Your goal - Using the records that appear below, write out exactly the lines from the one with "- teddy bear [767,845,896,1025]" through the one with "ceramic pot [607,242,638,267]", keeping both end lines.

Dataset records -
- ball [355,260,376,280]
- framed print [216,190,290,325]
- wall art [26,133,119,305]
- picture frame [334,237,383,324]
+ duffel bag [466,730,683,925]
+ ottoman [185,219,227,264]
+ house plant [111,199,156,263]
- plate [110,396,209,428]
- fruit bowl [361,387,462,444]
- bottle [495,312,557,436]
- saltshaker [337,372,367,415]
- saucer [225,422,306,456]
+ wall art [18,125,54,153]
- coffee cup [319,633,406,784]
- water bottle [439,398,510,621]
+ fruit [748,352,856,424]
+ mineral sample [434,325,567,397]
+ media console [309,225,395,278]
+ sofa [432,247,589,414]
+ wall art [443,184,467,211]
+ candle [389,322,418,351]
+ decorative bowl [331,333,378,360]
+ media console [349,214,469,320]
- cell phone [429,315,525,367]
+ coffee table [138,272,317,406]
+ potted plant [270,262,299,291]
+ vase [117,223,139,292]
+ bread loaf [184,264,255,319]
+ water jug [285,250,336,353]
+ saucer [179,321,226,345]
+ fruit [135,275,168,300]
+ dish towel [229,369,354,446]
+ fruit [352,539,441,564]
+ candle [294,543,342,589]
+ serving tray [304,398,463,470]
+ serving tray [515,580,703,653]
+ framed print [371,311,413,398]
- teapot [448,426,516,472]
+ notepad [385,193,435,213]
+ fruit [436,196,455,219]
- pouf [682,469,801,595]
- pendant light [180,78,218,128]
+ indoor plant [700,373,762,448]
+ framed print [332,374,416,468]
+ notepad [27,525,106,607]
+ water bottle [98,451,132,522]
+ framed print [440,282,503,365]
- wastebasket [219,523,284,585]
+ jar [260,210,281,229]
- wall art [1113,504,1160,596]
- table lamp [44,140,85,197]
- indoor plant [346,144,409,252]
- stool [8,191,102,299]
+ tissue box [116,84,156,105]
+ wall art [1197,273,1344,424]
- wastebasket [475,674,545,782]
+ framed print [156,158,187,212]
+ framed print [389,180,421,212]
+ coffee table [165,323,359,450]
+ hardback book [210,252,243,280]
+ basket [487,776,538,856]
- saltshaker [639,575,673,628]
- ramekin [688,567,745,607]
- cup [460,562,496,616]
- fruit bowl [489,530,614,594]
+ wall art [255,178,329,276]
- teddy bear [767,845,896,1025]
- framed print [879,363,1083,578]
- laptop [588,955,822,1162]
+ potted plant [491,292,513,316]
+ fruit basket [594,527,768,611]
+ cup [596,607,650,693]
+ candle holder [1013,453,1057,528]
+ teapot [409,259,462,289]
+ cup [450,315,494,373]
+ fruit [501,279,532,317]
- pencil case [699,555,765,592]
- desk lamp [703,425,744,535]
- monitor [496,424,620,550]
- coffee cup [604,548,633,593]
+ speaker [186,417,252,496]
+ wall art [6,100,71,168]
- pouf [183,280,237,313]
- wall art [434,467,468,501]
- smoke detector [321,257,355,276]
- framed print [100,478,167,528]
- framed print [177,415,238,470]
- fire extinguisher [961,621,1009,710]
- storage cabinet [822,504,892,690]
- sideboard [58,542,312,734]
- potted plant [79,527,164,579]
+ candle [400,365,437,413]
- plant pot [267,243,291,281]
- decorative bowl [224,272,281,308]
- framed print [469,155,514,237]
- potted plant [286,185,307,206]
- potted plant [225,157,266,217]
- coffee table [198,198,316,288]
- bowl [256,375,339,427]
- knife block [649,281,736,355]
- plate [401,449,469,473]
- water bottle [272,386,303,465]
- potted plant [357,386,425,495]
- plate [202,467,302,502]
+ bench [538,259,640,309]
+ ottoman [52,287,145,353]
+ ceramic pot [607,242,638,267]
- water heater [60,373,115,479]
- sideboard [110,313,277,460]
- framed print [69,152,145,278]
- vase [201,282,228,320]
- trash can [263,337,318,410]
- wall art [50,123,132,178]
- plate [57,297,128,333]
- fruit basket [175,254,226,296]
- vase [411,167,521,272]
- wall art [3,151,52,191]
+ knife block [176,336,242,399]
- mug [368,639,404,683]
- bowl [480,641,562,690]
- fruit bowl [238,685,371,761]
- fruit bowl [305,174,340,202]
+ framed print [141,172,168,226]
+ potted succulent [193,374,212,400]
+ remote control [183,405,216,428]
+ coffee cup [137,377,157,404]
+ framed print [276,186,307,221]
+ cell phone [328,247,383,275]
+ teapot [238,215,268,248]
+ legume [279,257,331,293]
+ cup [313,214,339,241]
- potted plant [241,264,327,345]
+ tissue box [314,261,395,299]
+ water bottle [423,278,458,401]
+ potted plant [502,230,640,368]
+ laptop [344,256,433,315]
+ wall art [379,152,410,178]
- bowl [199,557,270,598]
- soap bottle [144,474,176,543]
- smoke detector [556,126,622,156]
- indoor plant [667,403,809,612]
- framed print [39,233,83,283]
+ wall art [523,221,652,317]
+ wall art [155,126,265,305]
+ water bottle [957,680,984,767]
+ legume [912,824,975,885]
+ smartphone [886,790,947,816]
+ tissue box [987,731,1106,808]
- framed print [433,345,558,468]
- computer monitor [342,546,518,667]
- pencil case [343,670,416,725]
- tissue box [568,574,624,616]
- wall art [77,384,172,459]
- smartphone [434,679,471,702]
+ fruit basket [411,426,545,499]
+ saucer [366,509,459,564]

Problem solution -
- teddy bear [767,845,896,1025]
- framed print [879,363,1083,578]
- laptop [588,955,822,1162]
+ potted plant [491,292,513,316]
+ fruit basket [594,527,768,611]
+ cup [596,607,650,693]
+ candle holder [1013,453,1057,528]
+ teapot [409,259,462,289]
+ cup [450,315,494,373]
+ fruit [501,279,532,317]
- pencil case [699,555,765,592]
- desk lamp [703,425,744,535]
- monitor [496,424,620,550]
- coffee cup [604,548,633,593]
+ speaker [186,417,252,496]
+ wall art [6,100,71,168]
- pouf [183,280,237,313]
- wall art [434,467,468,501]
- smoke detector [321,257,355,276]
- framed print [100,478,167,528]
- framed print [177,415,238,470]
- fire extinguisher [961,621,1009,710]
- storage cabinet [822,504,892,690]
- sideboard [58,542,312,734]
- potted plant [79,527,164,579]
+ candle [400,365,437,413]
- plant pot [267,243,291,281]
- decorative bowl [224,272,281,308]
- framed print [469,155,514,237]
- potted plant [286,185,307,206]
- potted plant [225,157,266,217]
- coffee table [198,198,316,288]
- bowl [256,375,339,427]
- knife block [649,281,736,355]
- plate [401,449,469,473]
- water bottle [272,386,303,465]
- potted plant [357,386,425,495]
- plate [202,467,302,502]
+ bench [538,259,640,309]
+ ottoman [52,287,145,353]
+ ceramic pot [607,242,638,267]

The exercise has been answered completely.